- **Exercise prompt**
In the entries below, take the stretch from the line containing "original scrip n5amd mod by hp3icc" through the line containing "## This is the" and write it out again with "format" swapped for "layout", changing nothing else. Leave the pictures out of your answer.

>>>>

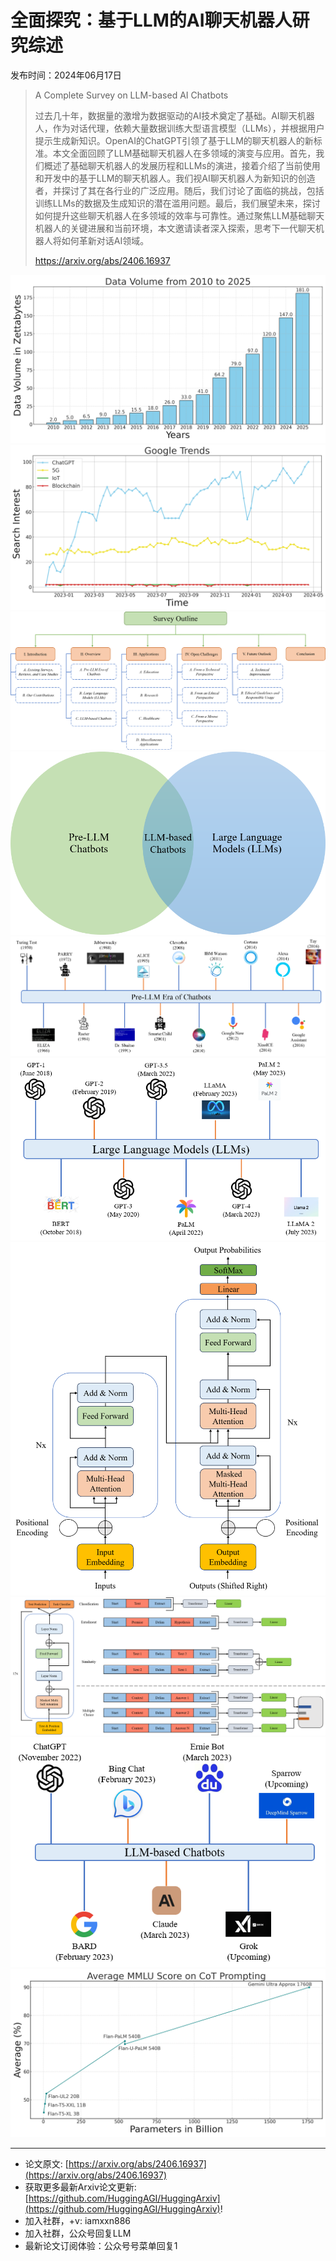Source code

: # 全面探究：基于LLM的AI聊天机器人研究综述
发布时间：2024年06月17日


> A Complete Survey on LLM-based AI Chatbots
>
> 过去几十年，数据量的激增为数据驱动的AI技术奠定了基础。AI聊天机器人，作为对话代理，依赖大量数据训练大型语言模型（LLMs），并根据用户提示生成新知识。OpenAI的ChatGPT引领了基于LLM的聊天机器人的新标准。本文全面回顾了LLM基础聊天机器人在多领域的演变与应用。首先，我们概述了基础聊天机器人的发展历程和LLMs的演进，接着介绍了当前使用和开发中的基于LLM的聊天机器人。我们视AI聊天机器人为新知识的创造者，并探讨了其在各行业的广泛应用。随后，我们讨论了面临的挑战，包括训练LLMs的数据及生成知识的潜在滥用问题。最后，我们展望未来，探讨如何提升这些聊天机器人在多领域的效率与可靠性。通过聚焦LLM基础聊天机器人的关键进展和当前环境，本文邀请读者深入探索，思考下一代聊天机器人将如何革新对话AI领域。
>
> https://arxiv.org/abs/2406.16937

![](https://raw.githubusercontent.com/HuggingAGI/HuggingArxiv/main/paper_images/2406.16937/Final_Last.png)
![](https://raw.githubusercontent.com/HuggingAGI/HuggingArxiv/main/paper_images/2406.16937/IoT.png)
![](https://raw.githubusercontent.com/HuggingAGI/HuggingArxiv/main/paper_images/2406.16937/Picture4Alt15.png)
![](https://raw.githubusercontent.com/HuggingAGI/HuggingArxiv/main/paper_images/2406.16937/Picture72Alt.png)
![](https://raw.githubusercontent.com/HuggingAGI/HuggingArxiv/main/paper_images/2406.16937/Picture82.png)
![](https://raw.githubusercontent.com/HuggingAGI/HuggingArxiv/main/paper_images/2406.16937/Picture95.png)
![](https://raw.githubusercontent.com/HuggingAGI/HuggingArxiv/main/paper_images/2406.16937/Picture1Alt.png)
![](https://raw.githubusercontent.com/HuggingAGI/HuggingArxiv/main/paper_images/2406.16937/Picture3.png)
![](https://raw.githubusercontent.com/HuggingAGI/HuggingArxiv/main/paper_images/2406.16937/Picture105.png)
![](https://raw.githubusercontent.com/HuggingAGI/HuggingArxiv/main/paper_images/2406.16937/MMLU1.png)

<hr />

- 论文原文: [https://arxiv.org/abs/2406.16937](https://arxiv.org/abs/2406.16937)
- 获取更多最新Arxiv论文更新: [https://github.com/HuggingAGI/HuggingArxiv](https://github.com/HuggingAGI/HuggingArxiv)!
- 加入社群，+v: iamxxn886
- 加入社群，公众号回复LLM
- 最新论文订阅体验：公众号号菜单回复1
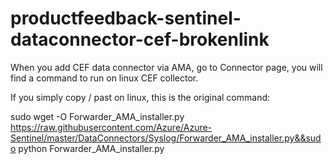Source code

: # productfeedback-sentinel-dataconnector-cef-brokenlink

When you add CEF data connector via AMA, go to Connector page, you will find a command to run on linux CEF collector.



If you simply copy / past on linux, this is the original command:

sudo wget -O Forwarder_AMA_installer.py https://raw.githubusercontent.com/Azure/Azure-Sentinel/master/DataConnectors/Syslog/Forwarder_AMA_installer.py&&sudo python Forwarder_AMA_installer.py

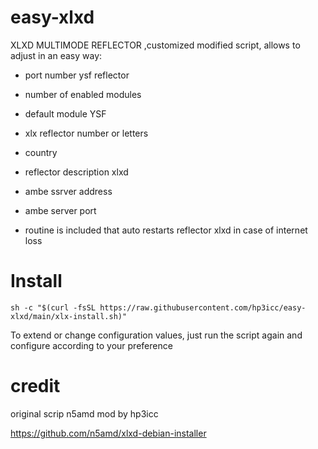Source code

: # easy-xlxd

XLXD MULTIMODE REFLECTOR ,customized modified script, allows to adjust in an easy way:

* port number ysf reflector

* number of enabled modules

* default module YSF

* xlx reflector number or letters

* country

* reflector description xlxd

* ambe ssrver address

* ambe server port

* routine is included that auto restarts reflector xlxd in case of internet loss

#

# Install

    sh -c "$(curl -fsSL https://raw.githubusercontent.com/hp3icc/easy-xlxd/main/xlx-install.sh)"
    
   
 To extend or change configuration values, just run the script again and configure according to your preference
 
#

# credit

original scrip n5amd mod by hp3icc

https://github.com/n5amd/xlxd-debian-installer
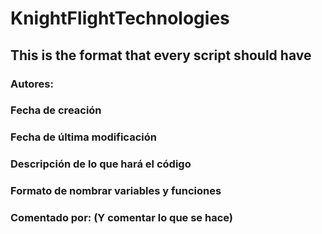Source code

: # KnightFlightTechnologies
## This is the format that every script should have


### Autores: 
### Fecha de creación 
### Fecha de última modificación 
### Descripción de lo que hará el código
### Formato de nombrar variables y funciones 
### Comentado por: (Y comentar lo que se hace)



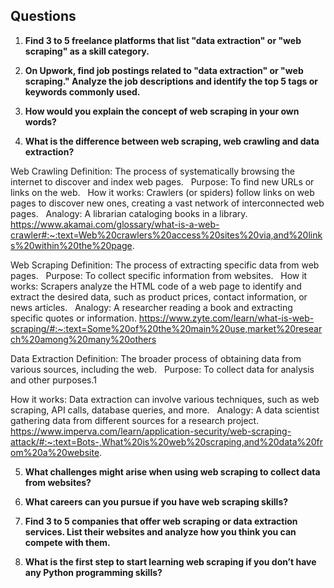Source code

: ## Questions
1. **Find 3 to 5 freelance platforms that list "data extraction" or "web scraping" as a skill category.**

2. **On Upwork, find job postings related to "data extraction" or "web scraping." Analyze the job descriptions and identify the top 5 tags or keywords commonly used.**

3. **How would you explain the concept of web scraping in your own words?**  

4. **What is the difference between web scraping, web crawling and data extraction?**  

Web Crawling
Definition: The process of systematically browsing the internet to discover and index web pages.   
Purpose: To find new URLs or links on the web.   
How it works: Crawlers (or spiders) follow links on web pages to discover new ones, creating a vast network of interconnected web pages.   
Analogy: A librarian cataloging books in a library.
https://www.akamai.com/glossary/what-is-a-web-crawler#:~:text=Web%20crawlers%20access%20sites%20via,and%20links%20within%20the%20page.

Web Scraping
Definition: The process of extracting specific data from web pages.   
Purpose: To collect specific information from websites.   
How it works: Scrapers analyze the HTML code of a web page to identify and extract the desired data, such as product prices, contact information, or news articles.   
Analogy: A researcher reading a book and extracting specific quotes or information.
https://www.zyte.com/learn/what-is-web-scraping/#:~:text=Some%20of%20the%20main%20use,market%20research%20among%20many%20others

Data Extraction
Definition: The broader process of obtaining data from various sources, including the web.   
Purpose: To collect data for analysis and other purposes.1   

How it works: Data extraction can involve various techniques, such as web scraping, API calls, database queries, and more.   
Analogy: A data scientist gathering data from different sources for a research project.
https://www.imperva.com/learn/application-security/web-scraping-attack/#:~:text=Bots-,What%20is%20web%20scraping,and%20data%20from%20a%20website.


5. **What challenges might arise when using web scraping to collect data from websites?**  

6. **What careers can you pursue if you have web scraping skills?**  

7. **Find 3 to 5 companies that offer web scraping or data extraction services. List their websites and analyze how you think you can compete with them.**  

8. **What is the first step to start learning web scraping if you don’t have any Python programming skills?**

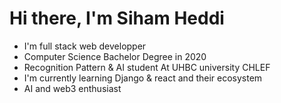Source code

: # Hi there, I'm Siham Heddi 
* I'm full stack web developper
* Computer Science Bachelor Degree in 2020
* Recognition Pattern & AI student At UHBC university CHLEF
* I'm currently learning Django & react and their ecosystem
* AI and web3 enthusiast 

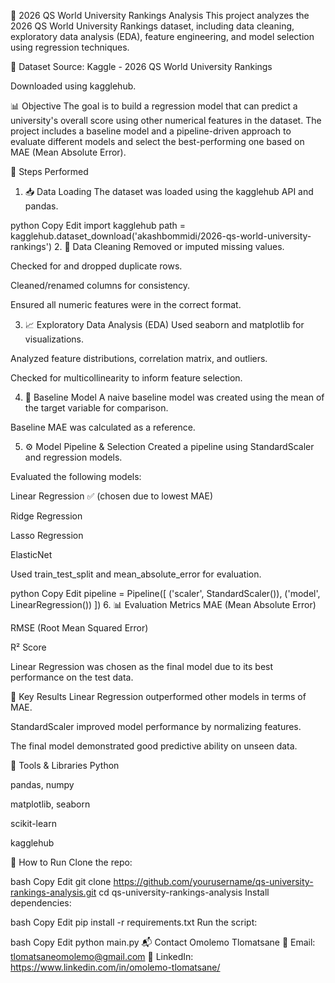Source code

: 🏫 2026 QS World University Rankings Analysis
This project analyzes the 2026 QS World University Rankings dataset, including data cleaning, exploratory data analysis (EDA), feature engineering, and model selection using regression techniques.

📂 Dataset
Source: Kaggle - 2026 QS World University Rankings

Downloaded using kagglehub.

📊 Objective
The goal is to build a regression model that can predict a university's overall score using other numerical features in the dataset. The project includes a baseline model and a pipeline-driven approach to evaluate different models and select the best-performing one based on MAE (Mean Absolute Error).

🔧 Steps Performed
1. 📥 Data Loading
The dataset was loaded using the kagglehub API and pandas.

python
Copy
Edit
import kagglehub
path = kagglehub.dataset_download('akashbommidi/2026-qs-world-university-rankings')
2. 🧹 Data Cleaning
Removed or imputed missing values.

Checked for and dropped duplicate rows.

Cleaned/renamed columns for consistency.

Ensured all numeric features were in the correct format.

3. 📈 Exploratory Data Analysis (EDA)
Used seaborn and matplotlib for visualizations.

Analyzed feature distributions, correlation matrix, and outliers.

Checked for multicollinearity to inform feature selection.

4. 🧪 Baseline Model
A naive baseline model was created using the mean of the target variable for comparison.

Baseline MAE was calculated as a reference.

5. ⚙️ Model Pipeline & Selection
Created a pipeline using StandardScaler and regression models.

Evaluated the following models:

Linear Regression ✅ (chosen due to lowest MAE)

Ridge Regression

Lasso Regression

ElasticNet

Used train_test_split and mean_absolute_error for evaluation.

python
Copy
Edit
pipeline = Pipeline([
    ('scaler', StandardScaler()),
    ('model', LinearRegression())
])
6. 📊 Evaluation Metrics
MAE (Mean Absolute Error)

RMSE (Root Mean Squared Error)

R² Score

Linear Regression was chosen as the final model due to its best performance on the test data.

📌 Key Results
Linear Regression outperformed other models in terms of MAE.

StandardScaler improved model performance by normalizing features.

The final model demonstrated good predictive ability on unseen data.

🧠 Tools & Libraries
Python

pandas, numpy

matplotlib, seaborn

scikit-learn

kagglehub

🏁 How to Run
Clone the repo:

bash
Copy
Edit
git clone https://github.com/yourusername/qs-university-rankings-analysis.git
cd qs-university-rankings-analysis
Install dependencies:

bash
Copy
Edit
pip install -r requirements.txt
Run the script:

bash
Copy
Edit
python main.py
📬 Contact
Omolemo Tlomatsane
📧 Email: tlomatsaneomolemo@gmail.com
🔗 LinkedIn: https://www.linkedin.com/in/omolemo-tlomatsane/


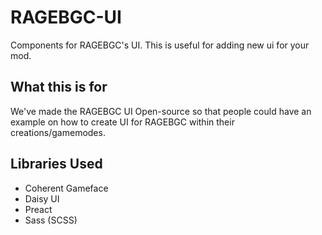 # RAGEBGC-UI
Components for RAGEBGC's UI. This is useful for adding new ui for your mod.

## What this is for
We've made the RAGEBGC UI Open-source so that people could have an example on how to create UI for RAGEBGC within their creations/gamemodes. 

## Libraries Used
- Coherent Gameface
- Daisy UI 
- Preact
- Sass (SCSS)
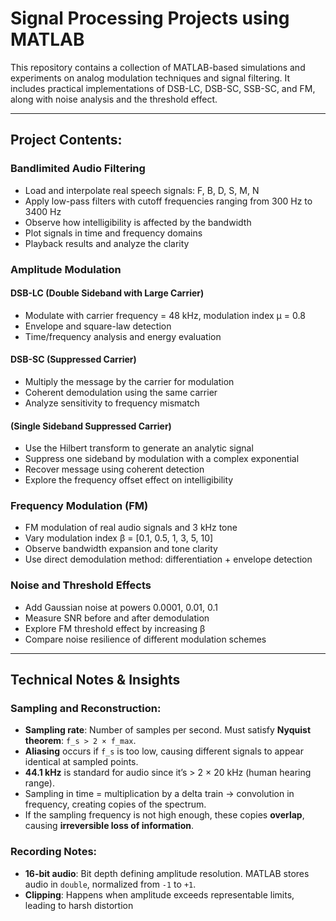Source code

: # Signal Processing Projects using MATLAB 

This repository contains a collection of MATLAB-based simulations and experiments on analog modulation techniques and signal filtering. It includes practical implementations of DSB-LC, DSB-SC, SSB-SC, and FM, along with noise analysis and the threshold effect.

---

## Project Contents:

### Bandlimited Audio Filtering
- Load and interpolate real speech signals: F, B, D, S, M, N
- Apply low-pass filters with cutoff frequencies ranging from 300 Hz to 3400 Hz
- Observe how intelligibility is affected by the bandwidth
- Plot signals in time and frequency domains
- Playback results and analyze the clarity

###  Amplitude Modulation
####  DSB-LC (Double Sideband with Large Carrier)
- Modulate with carrier frequency = 48 kHz, modulation index μ = 0.8
- Envelope and square-law detection
- Time/frequency analysis and energy evaluation

#### DSB-SC (Suppressed Carrier)
- Multiply the message by the carrier for modulation
- Coherent demodulation using the same carrier
- Analyze sensitivity to frequency mismatch

####  (Single Sideband Suppressed Carrier)
- Use the Hilbert transform to generate an analytic signal
- Suppress one sideband by modulation with a complex exponential
- Recover message using coherent detection
- Explore the frequency offset effect on intelligibility

###  Frequency Modulation (FM)
- FM modulation of real audio signals and 3 kHz tone
- Vary modulation index β = [0.1, 0.5, 1, 3, 5, 10]
- Observe bandwidth expansion and tone clarity
- Use direct demodulation method: differentiation + envelope detection

### Noise and Threshold Effects
- Add Gaussian noise at powers 0.0001, 0.01, 0.1
- Measure SNR before and after demodulation
- Explore FM threshold effect by increasing β
- Compare noise resilience of different modulation schemes

---

## Technical Notes & Insights

### Sampling and Reconstruction:
- **Sampling rate**: Number of samples per second. Must satisfy **Nyquist theorem**: `f_s > 2 × f_max`.
- **Aliasing** occurs if `f_s` is too low, causing different signals to appear identical at sampled points.
- **44.1 kHz** is standard for audio since it’s > 2 × 20 kHz (human hearing range).
- Sampling in time = multiplication by a delta train → convolution in frequency, creating copies of the spectrum.
- If the sampling frequency is not high enough, these copies **overlap**, causing **irreversible loss of information**.

### Recording Notes:
- **16-bit audio**: Bit depth defining amplitude resolution. MATLAB stores audio in `double`, normalized from `-1` to `+1`.
- **Clipping**: Happens when amplitude exceeds representable limits, leading to harsh distortion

<<<<

- **Output of the exercise**
original scrip n5amd mod by hp3icc

https://github.com/n5amd/xlxd-debian-installer
Source code

: # KnightFlightTechnologies
## This is the layout that every script should have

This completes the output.